この駒の面取りには、通常には見られない特徴がある。上写真の双玉の表面と裏面の駒形の縁を、よくご覧いただきたい。それぞれの縁が段になっているのがわかるだろうか? このような面取りは、駒箱などに施される「ギンナン面」という方法だ。すべての駒に施すわけだから、かなりの手間がかかったにちがいない。 |
とても珍しい逸品の駒だ。長いこと駒作りや取材で駒に携わってきたが、私も「牛谷造」の実物を拝見するのは初めてのことである。
この駒は、別項の「書体への誘い・関根名人書」で紹介している「十三世名人・関根名人記念館」に所収されている。関根が免状を允許した方が持っていたもので、現在は記念館で拝見することができる。
上写真の駒銘を見ればおわかりのように、双玉の駒尻には書体名が書かれてはいない(漆が飛んだようには見えない)ので、作者しかわからない。その作者「牛谷」もあまり資料が残されていない。

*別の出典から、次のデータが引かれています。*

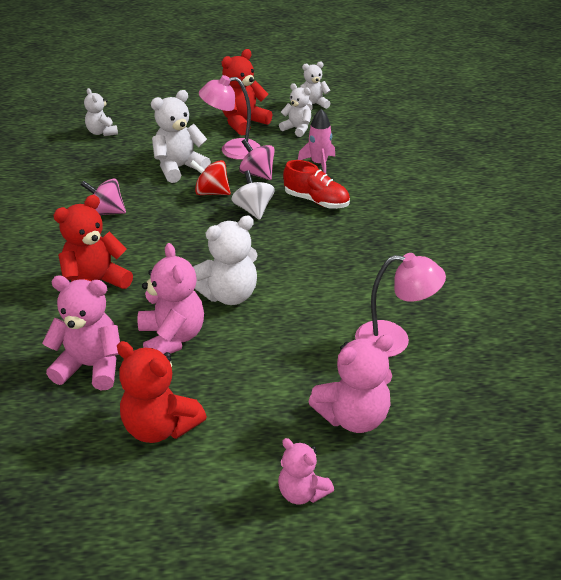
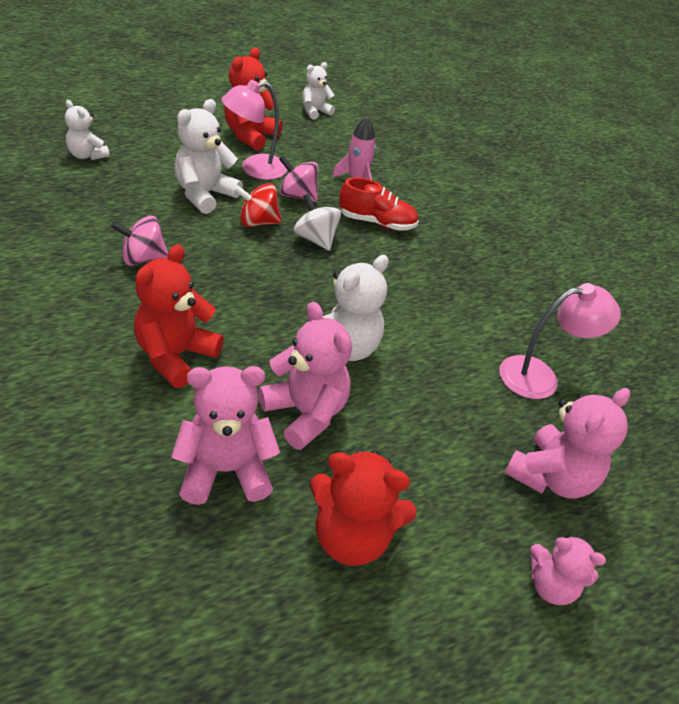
camera: 25 degrees left, 5 degrees up
white teddy bear [279,83,311,137] -> none

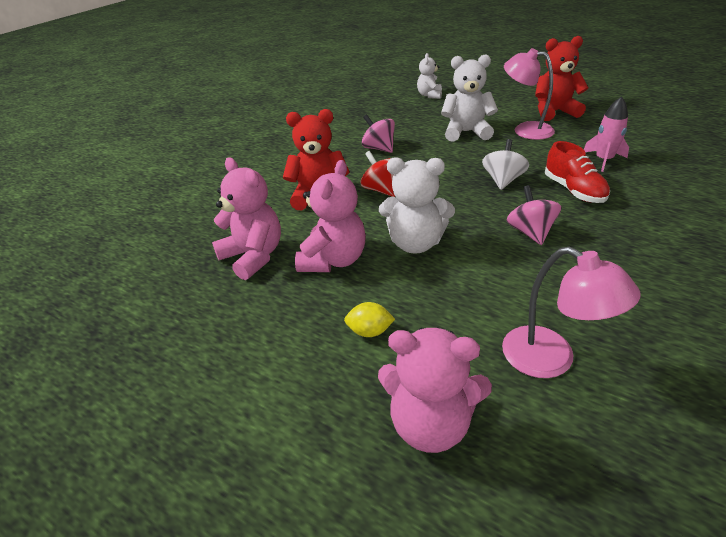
camera: 65 degrees right, 5 degrees down
red spinning top [234,183,282,227] -> red spinning top moved to [361,151,395,197]
pink spinning top [279,155,318,202] -> pink spinning top moved to [507,185,562,245]
white teddy bear [302,62,335,120] -> none
red teddy bear [310,450,417,566] -> none
pink teddy bear [530,535,606,605] -> none
none -> yellow lemon [344,302,395,337]

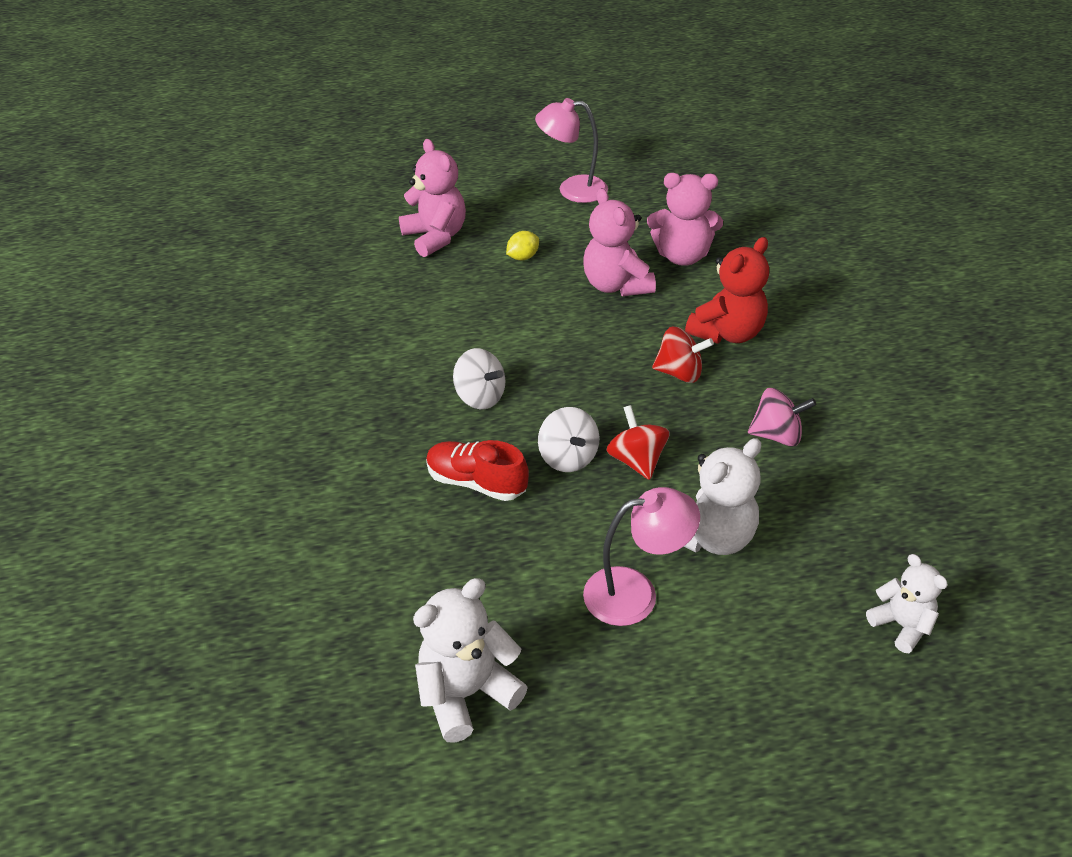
camera: 135 degrees right, 5 degrees up
pink teddy bear [378,327,492,453] -> pink teddy bear turned 90 degrees clockwise [399,139,466,257]
white teddy bear [379,157,455,254] -> white teddy bear moved to [413,578,528,743]
pink lamp [502,246,641,378] -> pink lamp moved to [535,98,608,203]
pink spinning top [507,185,562,245] -> white spinning top [453,348,506,409]
red teddy bear [535,36,588,121] -> none
pink rocket [584,96,629,172] -> none
none -> red spinning top [606,405,670,480]

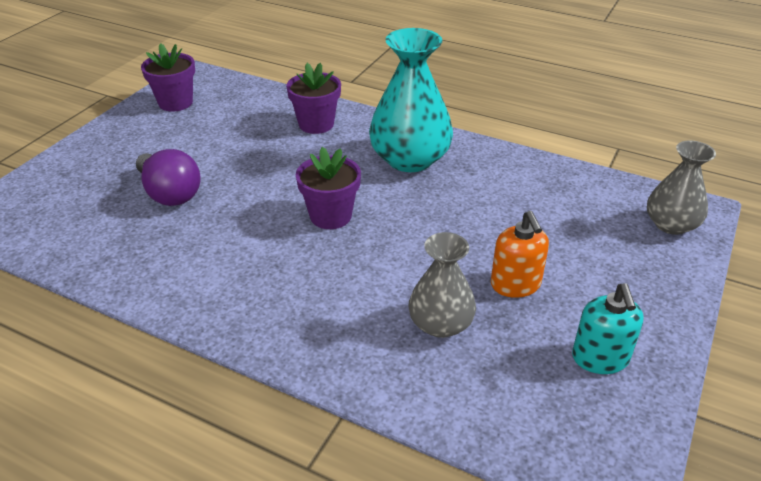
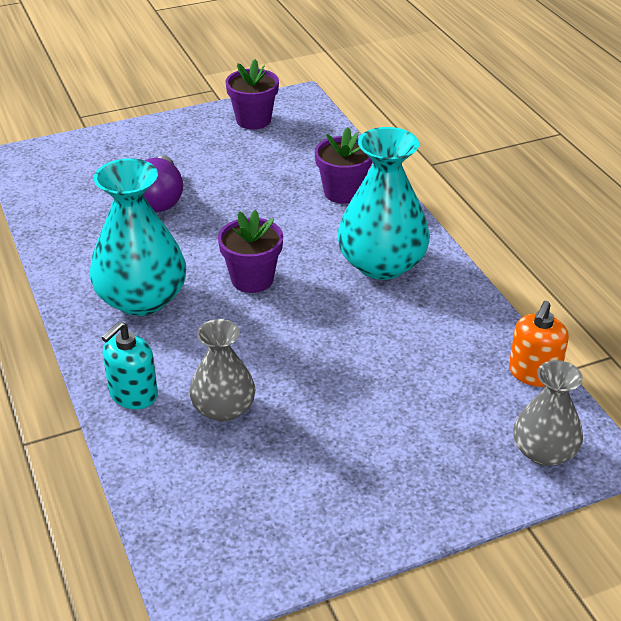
camera: 40 degrees right, 0 degrees up
orange soap dispenser [491,211,549,298] -> orange soap dispenser moved to [509,301,569,387]
turquoise soap dispenser [572,283,644,374] -> turquoise soap dispenser moved to [101,321,158,409]
none -> turquoise vase [90,158,186,316]

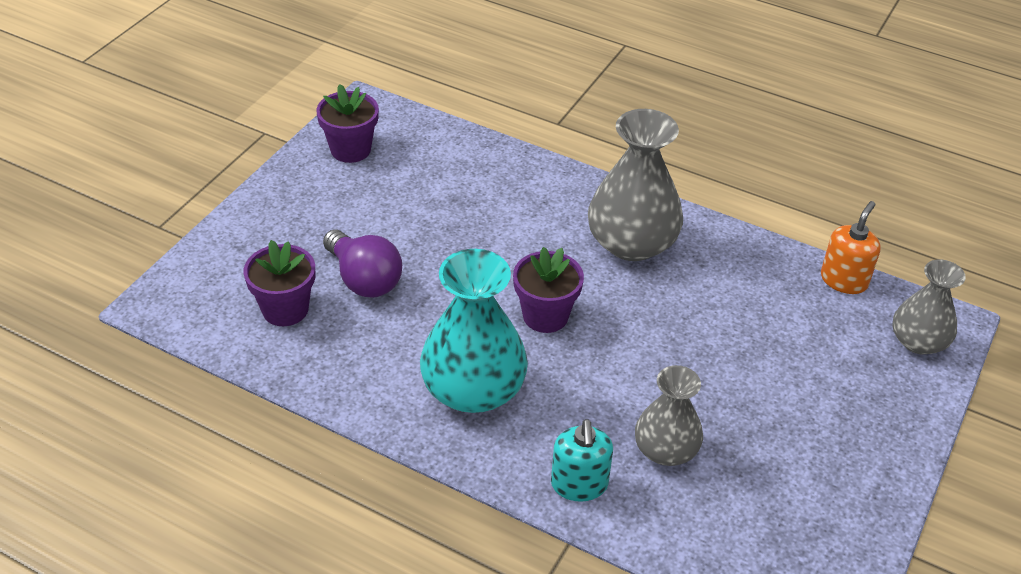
camera: 40 degrees left, 5 degrees up
purple flower pot [315,127,372,204] -> purple flower pot moved to [244,240,315,326]
turquoise vase [337,127,430,280] -> grey vase [588,109,683,261]
orange soap dispenser [509,301,569,387] -> orange soap dispenser turned 135 degrees counterclockwise [821,201,881,294]

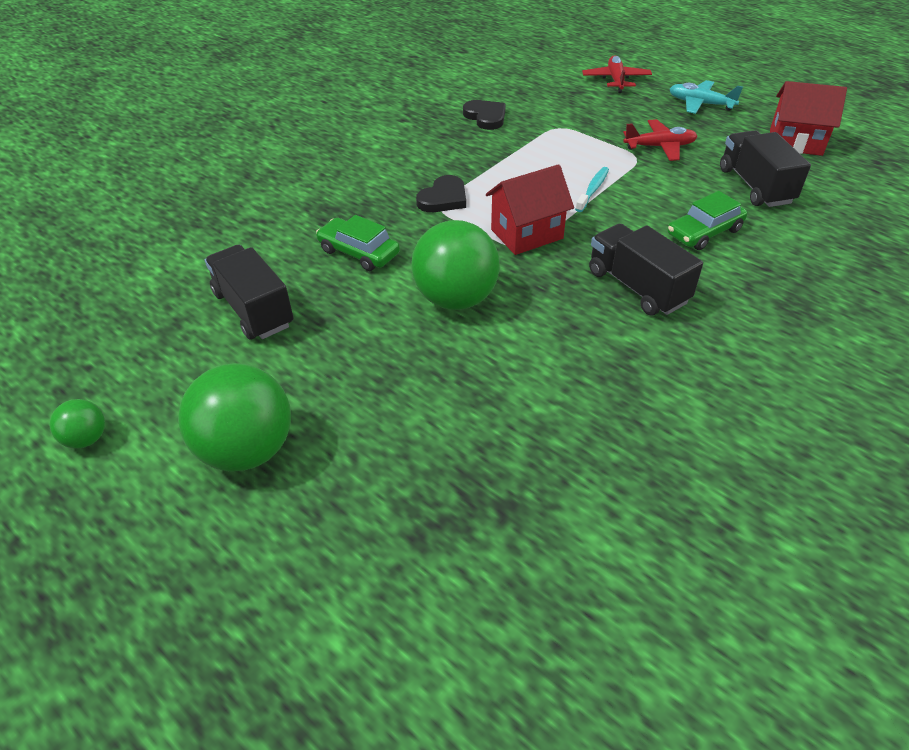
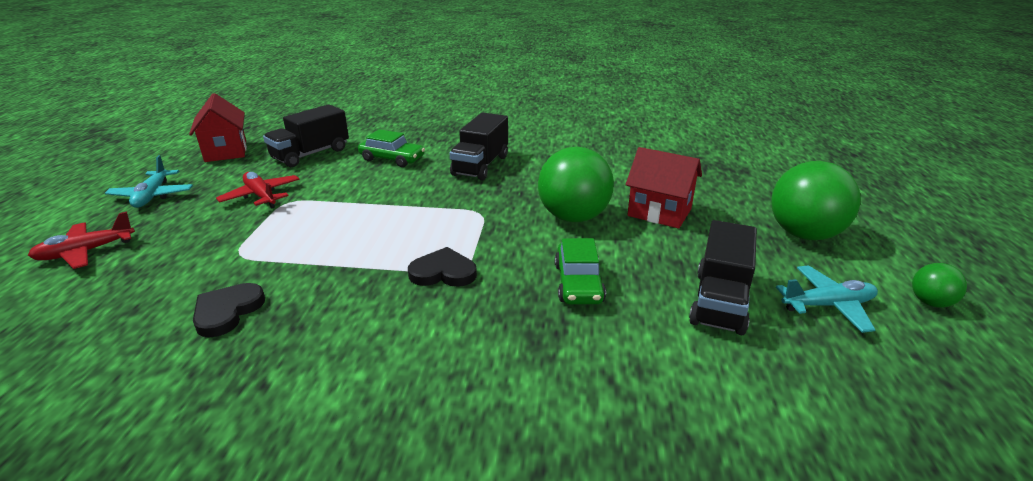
camera: 125 degrees left, 15 degrees down
red house [486,164,574,255] -> red house moved to [626,147,702,229]
turquoise toothbrush [575,167,609,212] -> none
none -> turquoise plane [776,265,878,333]

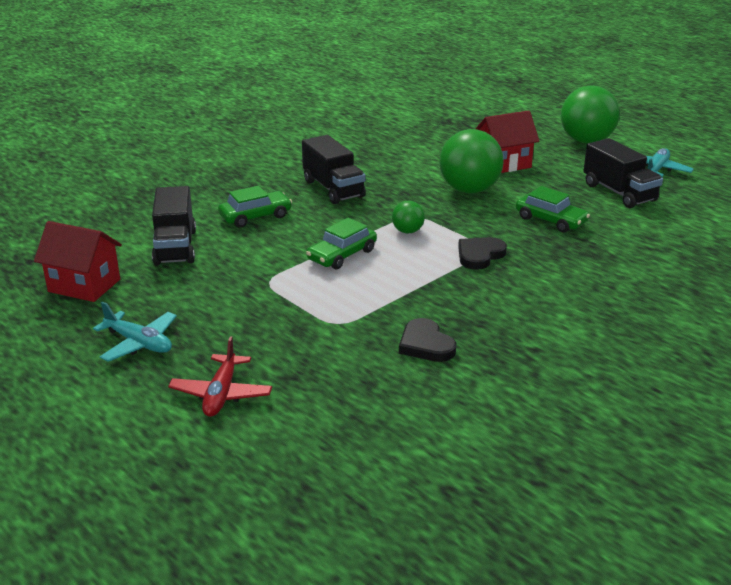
camera: 50 degrees left, 0 degrees up
red plane [216,172,300,209] -> none
green ball [912,263,967,308] -> green ball moved to [392,201,425,233]
none -> green car [306,218,377,269]

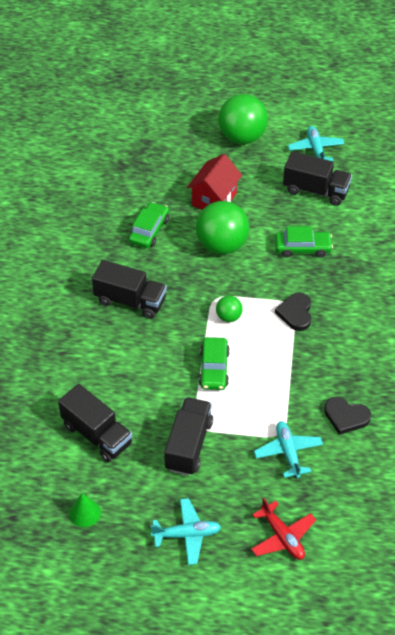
camera: 40 degrees left, 20 degrees up
red house [34,221,122,302] -> green cone [69,493,101,527]
green car [218,186,292,227] -> green car moved to [129,202,169,248]
none -> black truck [164,397,213,476]
none -> turquoise plane [254,421,323,478]

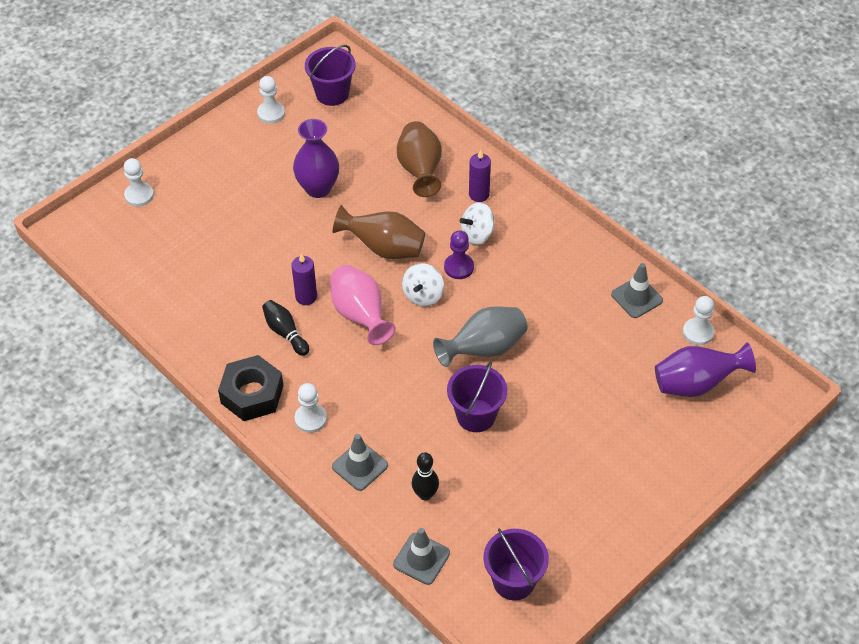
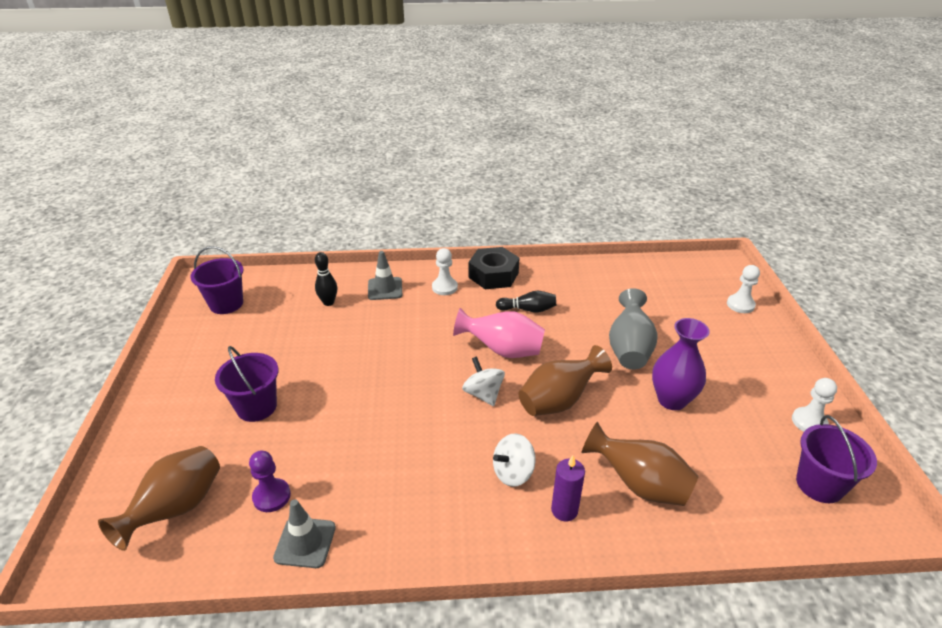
camera: 130 degrees right, 15 degrees down
purple candle [291,253,317,305] -> none
grey traffic cone [393,528,450,585] -> none
grey vase [433,307,528,367] -> grey vase moved to [609,288,658,369]
purple pawn [444,230,474,279] -> purple pawn moved to [249,450,291,512]
purple bucket [447,361,507,432] -> purple bucket moved to [215,346,279,422]
white spinning top [460,202,495,245] -> white spinning top turned 135 degrees counterclockwise [493,433,536,487]
purple vase [655,342,756,397] -> brown vase [98,446,220,551]
white pawn [683,296,714,345] -> none

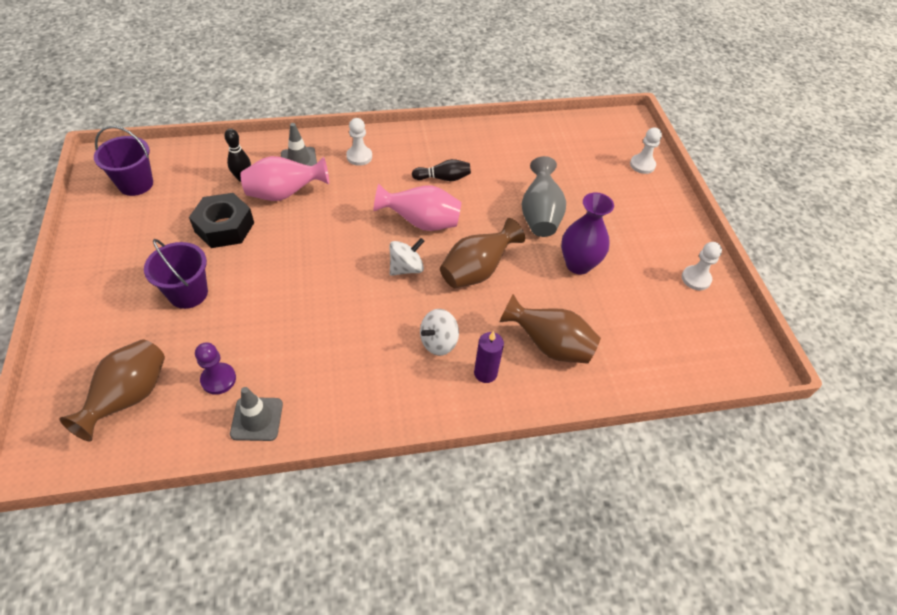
camera: 10 degrees left, 15 degrees up
white spinning top [462,357,505,406] -> white spinning top turned 90 degrees clockwise [390,238,424,276]
black nut [469,247,519,289] -> black nut moved to [189,193,254,248]
purple bucket [796,415,877,503] -> none
none -> pink vase [241,156,329,201]

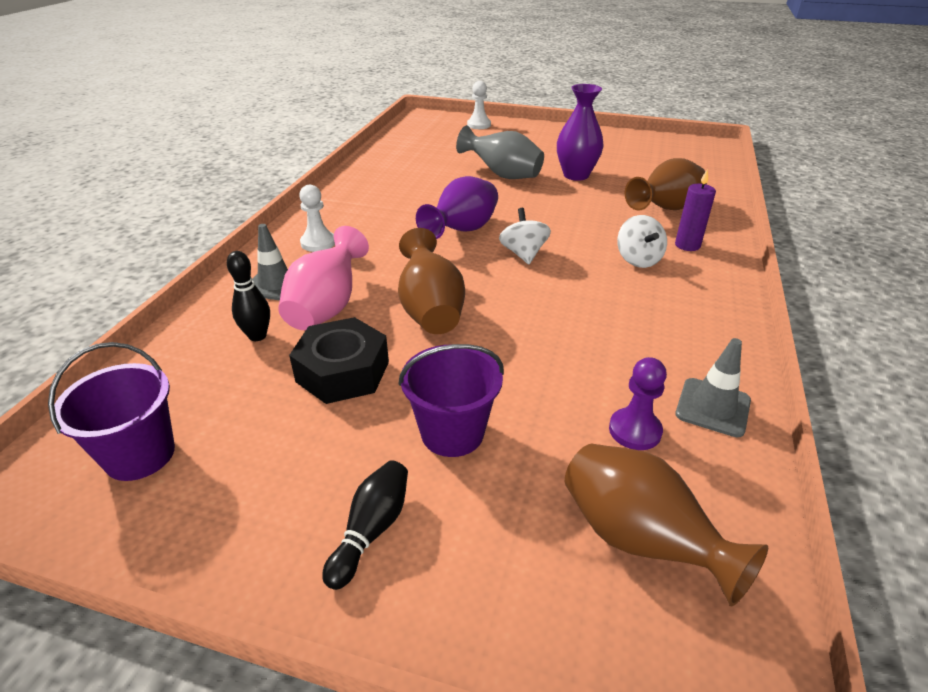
camera: 60 degrees left, 15 degrees down
pink vase [373,184,462,231] -> purple vase [416,176,498,239]
black bowling pin [412,159,471,181] -> black bowling pin moved to [322,460,408,590]
brown vase [440,218,525,288] -> brown vase moved to [398,228,465,334]
white pawn [682,242,722,290] -> none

明治17年(1884年)の将棋番付の上位に牛谷春甫という人物がいる。牛谷家は、幕末のころからの深川の材木商の大店で、先の牛谷春甫など多くの将棋指しを一族から輩出。牛谷家の当主・牛谷露滴は、八代名人伊藤宗印の十一世名人襲位記念の免状で六段を受けている。その露滴こそが駒の作者だと思われる。
「○○造」というのは、江戸期の「安清造」「金龍造」「真龍造」と共通するところから、どちらにしても江戸末期から明治にかけて作られたものであろう。別項「名工の轍」で取り上げた名工たちより前の時代に、駒作りに携わったとされるのが「牛谷」である。つまり豊島龍山や奥野一香も、その牛谷氏から駒作りを教わったという通説もあるくらいだ。
盛り上げ駒という近代的駒作りの製法が、この駒で確認することができる。名工といわれる龍山以降の橋渡し役が、牛谷氏の駒作りだったのかもしれない。